= Problem description =
Carry none of the pictures over; write out the complete data exactly.

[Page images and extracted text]
__________

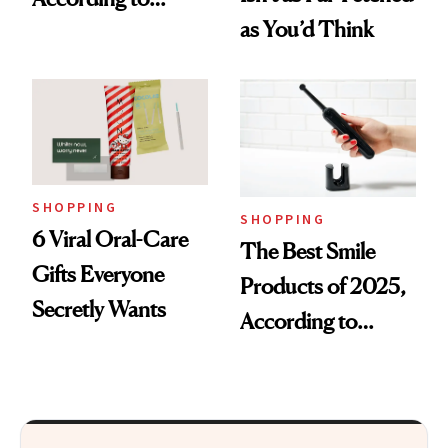
as You’d Think
Cosmetic Dentists
SHOPPING
SHOPPING
6 Viral Oral-Care
The Best Smile
Gifts Everyone
Products of 2025,
Secretly Wants
According to
Cosmetic Dentists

__________

= Response to this exercise =
as You’d Think
Cosmetic Dentists
SHOPPING
SHOPPING
6 Viral Oral-Care
The Best Smile
Gifts Everyone
Products of 2025,
Secretly Wants
According to
Cosmetic Dentists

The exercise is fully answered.